### [Отрывок текста]

Все говорили об этом браке и уже, конечно, не скажут, что отказ идет от нас. Впрочем, они будут правы. Разве я не согласилась? Чтобы тянуть, чтобы сохранить его во всяком случае; я в этом не раскаиваюсь, я хорошо поступила, и если это дурно вышло, то не по моей вине.
Нас не знают, слышат одно слово здесь, другое там, преувеличивают, придумывают… О, Господи Боже! И не быть в состоянии ничего сделать!
Поймите меня, я не жалуюсь, я рассказываю, — вот и все.
Я глубоко презираю весь мир, и потому я не могу ни жаловаться, ни сердиться на кого бы то ни было.
Значит, любовь, такая, какой я себе представляла ее, не существует? Это только фантазия, идеал.
Итак, высшая чистота, высшая скромность просто выдуманные мною слова?
Когда я сошла вниз, чтобы говорить с ним накануне отъезда, он в моем поступке видел простое любовное свидание?
Когда я опиралась на его руку, он дрожал только от желаний?
Когда я смотрела на него, серьезная и вдохновенная, как древняя жрица, он видел только женщину и свидание?
А я, — значит я его любила? Нет, или, вернее, я его любила за его любовь ко мне.
Но так как я не способна к подлости в любви, я любила или чувствовала, как будто я его любила.
Это от экзальтации, фанатизма, близорукости, глупости; да, от глупости.
Если бы я была умнее, я бы лучше поняла характер этого человека.
Он любил меня, как умел. Это уж я должна была распознать и понять, что не следует метать бисер перед свиньями.
Наказание жестоко; надолго разрушенные иллюзии и упреки самой себе. Я была не права.
Надо быть прозаичной и вульгарной, как другие.
Разумеется, меня заставила так поступить моя крайняя молодость. К чему эти понятия из другого мира? Их не понимают, потому что свет не изменился…
И вот я опять впадаю в общее заблуждение, и вот опять я обвиняю весь свет за негодность одного. Из-за того, что один оказался подлым, я отрицаю величие души и ума!
Я отрицаю любовь этого человека, потому что он ничего не сделал ради этой любви. И если ему даже угрожали лишить его наследства, проклясть его, могло ли это помешать ему написать мне? Нет-нет. Это подлец…
Четверг, 8
Когда мною овладеет лихорадка чтения, я прихожу в какое-то бешенство и мне кажется, что никогда не прочту я всего, что нужно; я бы хотела все знать, голова моя готова лопнуть, и я снова словно окутываюсь плащом пепла и хаоса.
Я спешу, как сумасшедшая, читать Горация.
О! когда я только подумаю, что есть избранные, которые веселятся, двигаются, наряжаются, смеются, танцуют, пляшут, любят, которые, наконец, предаются всем прелестям светской жизни, а я — я плесневею в Ницце!
Я остаюсь еще довольно рассудительной, пока не думаю о том, что живут только один раз. Нет, вы только подумайте, живут только раз и жизнь так коротка!
Когда я подумаю об этом, то становлюсь безумной, и мозг мой кипит от отчаяния.
Живешь только раз! А я теряю эту драгоценную жизнь, запрятанная дома, никого не видя.

(Сохранённые данные)
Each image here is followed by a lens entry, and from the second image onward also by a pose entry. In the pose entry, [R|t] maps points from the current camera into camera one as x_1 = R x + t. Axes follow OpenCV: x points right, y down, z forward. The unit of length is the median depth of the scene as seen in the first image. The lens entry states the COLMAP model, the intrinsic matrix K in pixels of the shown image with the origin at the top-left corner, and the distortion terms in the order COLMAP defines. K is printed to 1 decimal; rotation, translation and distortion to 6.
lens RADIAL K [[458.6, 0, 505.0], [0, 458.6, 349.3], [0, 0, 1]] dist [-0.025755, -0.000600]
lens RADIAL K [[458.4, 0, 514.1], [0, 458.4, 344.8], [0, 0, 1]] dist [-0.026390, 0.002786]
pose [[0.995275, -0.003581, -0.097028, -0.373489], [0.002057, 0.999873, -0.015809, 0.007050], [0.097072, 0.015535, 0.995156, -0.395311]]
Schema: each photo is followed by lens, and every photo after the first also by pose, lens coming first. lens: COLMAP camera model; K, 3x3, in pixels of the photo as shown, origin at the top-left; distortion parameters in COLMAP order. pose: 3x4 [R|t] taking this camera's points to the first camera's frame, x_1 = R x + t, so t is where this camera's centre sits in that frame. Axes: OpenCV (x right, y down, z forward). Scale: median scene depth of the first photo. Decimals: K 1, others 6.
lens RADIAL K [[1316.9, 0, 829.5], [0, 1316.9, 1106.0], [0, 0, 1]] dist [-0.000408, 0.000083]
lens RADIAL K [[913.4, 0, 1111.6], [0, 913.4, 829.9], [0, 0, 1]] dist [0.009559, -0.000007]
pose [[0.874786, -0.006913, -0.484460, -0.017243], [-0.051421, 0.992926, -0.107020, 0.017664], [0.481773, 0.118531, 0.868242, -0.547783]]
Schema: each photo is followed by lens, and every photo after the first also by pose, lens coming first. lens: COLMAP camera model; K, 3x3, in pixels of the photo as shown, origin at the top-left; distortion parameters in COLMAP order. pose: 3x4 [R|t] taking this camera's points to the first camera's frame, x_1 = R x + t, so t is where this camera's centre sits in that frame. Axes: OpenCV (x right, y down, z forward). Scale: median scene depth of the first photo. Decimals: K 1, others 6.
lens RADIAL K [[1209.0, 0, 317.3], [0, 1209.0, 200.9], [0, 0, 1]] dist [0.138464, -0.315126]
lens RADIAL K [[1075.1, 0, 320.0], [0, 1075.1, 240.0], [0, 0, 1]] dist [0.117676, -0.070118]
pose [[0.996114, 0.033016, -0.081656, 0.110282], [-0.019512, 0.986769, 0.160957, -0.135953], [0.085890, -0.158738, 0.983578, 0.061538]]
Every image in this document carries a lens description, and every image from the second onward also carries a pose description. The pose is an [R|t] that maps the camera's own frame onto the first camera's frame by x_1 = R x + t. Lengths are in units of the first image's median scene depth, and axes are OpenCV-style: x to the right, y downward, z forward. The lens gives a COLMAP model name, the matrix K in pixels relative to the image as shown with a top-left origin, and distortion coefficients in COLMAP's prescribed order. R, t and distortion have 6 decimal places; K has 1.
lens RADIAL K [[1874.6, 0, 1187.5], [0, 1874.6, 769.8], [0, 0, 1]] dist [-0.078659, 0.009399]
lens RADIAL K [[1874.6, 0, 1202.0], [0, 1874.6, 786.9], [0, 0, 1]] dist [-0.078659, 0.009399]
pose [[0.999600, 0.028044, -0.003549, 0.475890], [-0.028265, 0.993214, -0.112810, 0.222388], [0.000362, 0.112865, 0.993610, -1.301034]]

### [Задание 1]
Выпишите из отрывка дословно кусок от «Когда я сошла» до «только от желаний?» включительно.
### [Задание 2]
По отрывку объясните, почему рассказчица отрицает любовь этого человека.

### [Ответ 1]
Когда я сошла вниз, чтобы говорить с ним накануне отъезда, он в моем поступке видел простое любовное свидание?
Когда я опиралась на его руку, он дрожал только от желаний?

### [Ответ 2]
Она отрицает его любовь, потому что он ничего не сделал ради этой любви. По её словам, даже угроза лишить его наследства и проклясть не могла помешать ему написать ей.